Search code examples
pythonapache-sparkgroup-bypysparkpartitioning

Spark (pySpark) groupBy misordering first element on collect_list


I have the following dataframe (df_parquet):

DataFrame[id: bigint, date: timestamp, consumption: decimal(38,18)]

I intend to get sorted lists of dates and consumptions using collect_list, just as stated in this post: collect_list by preserving order based on another variable

I am following the last approach (https://stackoverflow.com/a/49246162/11841618), which is the one i think its more efficient.

So instead of just calling repartition with the default number of partitions (200) i call it with 500, and i sort within partitions by id and date, not just by date (in order to make the groupBy more efficient, or so i hope). The thing is that once per partition (on only one id per partition, and it seems to be a random id) i get the first item of a list in the last place.

Any clue on what is going on? The rest of ids are well sorted in its arrays, so I thing there is something going on with the way groupBy or collect_list behave inside each partition.

I verified its not the first or last id on a partition the one that behaves differently by getting the partition id and checking if the same groupBy + collect_list combination fails on one of those values, so it seems it's random.
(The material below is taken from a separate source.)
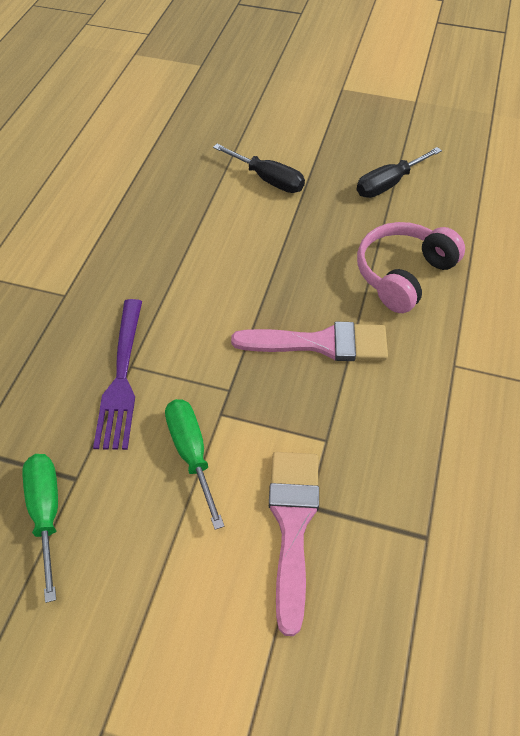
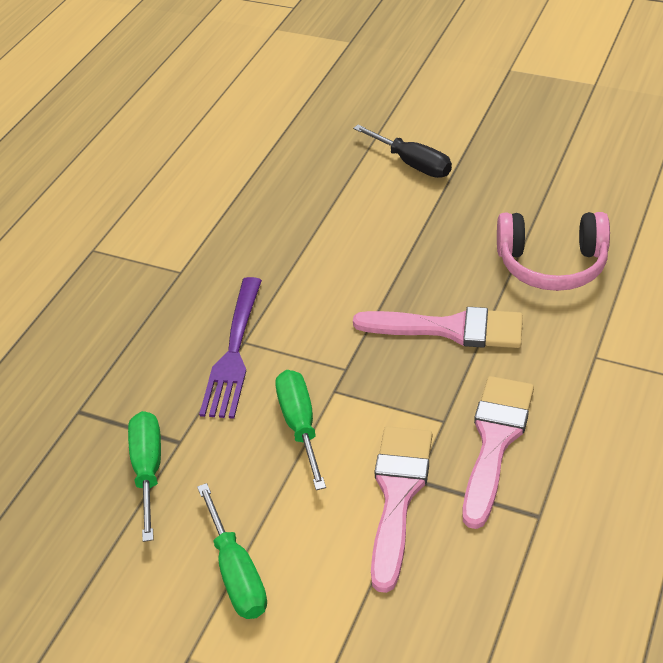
camera: 10 degrees right, 10 degrees down
black screwdriver [357,147,442,198] -> none
pink headphones [357,222,465,313] -> pink headphones turned 135 degrees counterclockwise [497,212,610,291]
none -> green screwdriver [197,483,267,619]
none -> pink brush [462,376,534,529]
Youc can check my code if you want, its pretty simple.


    ordered_df = df_parquet.repartition(500, 
    'id').sortWithinPartitions(['id', 'date'])
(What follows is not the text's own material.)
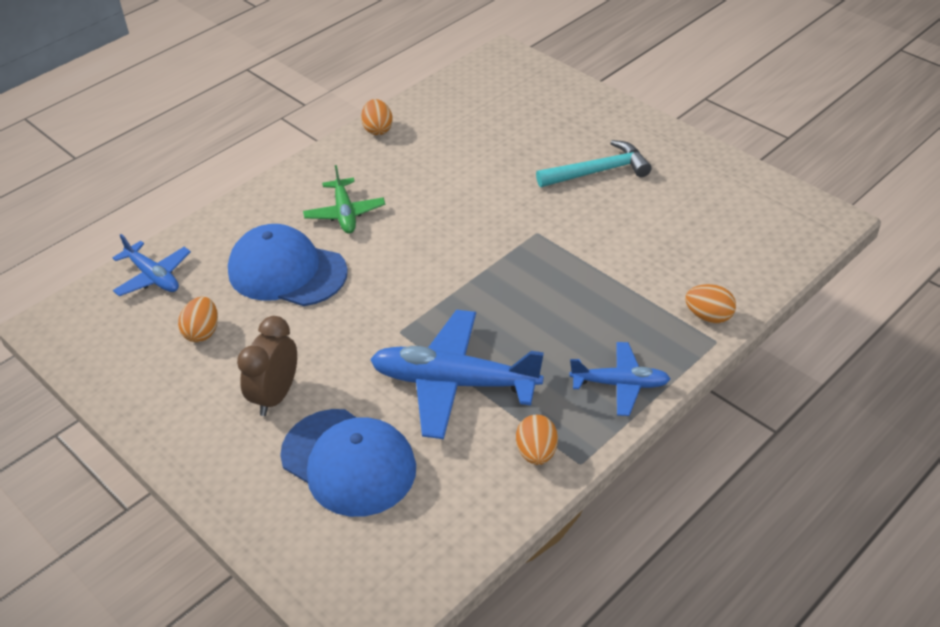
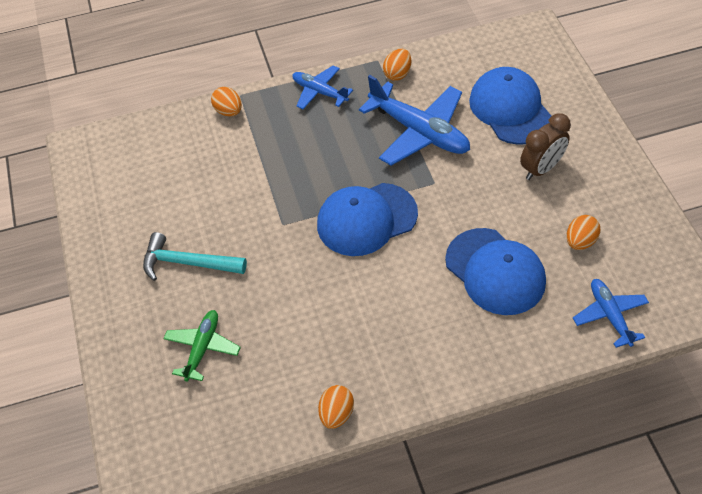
camera: 150 degrees left, 10 degrees up
green plane [303,165,385,234] -> green plane moved to [163,310,241,382]
none -> blue cap [317,183,418,256]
    grouped_df =  ordered_df.groupby("id").agg(F.collect_list("date").alias('date'), 
    F.collect_list('consumption').alias('consumption'))

And the code use to test it (comparing the first and last value, the first should be older, but on 500 cases it is not):


    test = grouped_df.filter(F.size('date') > 
    1).select('id', (F.col('date').getItem(0) > 
    F.col('date').getItem(F.size('date') - 1)).alias('test'), 
    F.array([F.col('fecha').getItem(0), 
                      F.col('date').getItem(F.size('date') - 
    1)]).alias('see')).filter(F.col('test'))

    test.show(5, 100)

    test.count()

And the results:

+-----+----+------------------------------------------+
|   id|test|                                       see|
+-----+----+------------------------------------------+
|89727|true|[2017-02-10 00:00:00, 2017-02-09 00:00:00]|
|76325|true|[2017-02-10 00:00:00, 2017-02-09 00:00:00]|
|80115|true|[2017-02-10 00:00:00, 2017-02-09 00:00:00]|
|89781|true|[2017-02-10 00:00:00, 2017-02-09 00:00:00]|
|76411|true|[2017-02-10 00:00:00, 2017-02-09 00:00:00]|
+-----+----+------------------------------------------+
only showing top 5 rows

500

While its expected to be an empty dataframe, as all the arrays should be sorted for all the ids.


Solution

  • Ok, the question is still unsolved, but I found an easy workaround, just in case somebody gets stuck cause of this same issue:

    The point is to invert the first and last places of the arrays. On the date array this can be done by sorting with the array_sort function introduced in spark 2.4. To perform the reordering on the consumption array we need to use an udf.

    invert_last = F.udf(lambda vector: [vector[-1]] + vector[:-1], ArrayType(DoubleType()))
    
    test = grouped_df.withColumn('error', (F.size('date') > 1) & (F.col('date').getItem(0) >
               F.col('date').getItem(F.size('date') - 1))).withColumn('date', F.when(F.col('error'),
               F.array_sort(F.col('date'))).otherwise(F.col('date'))).withColumn('consumption',
               F.when(F.col('error'), invert_last(F.col('consumption'))).otherwise(F.col('consumption'))).drop('error')
    

    Cheers.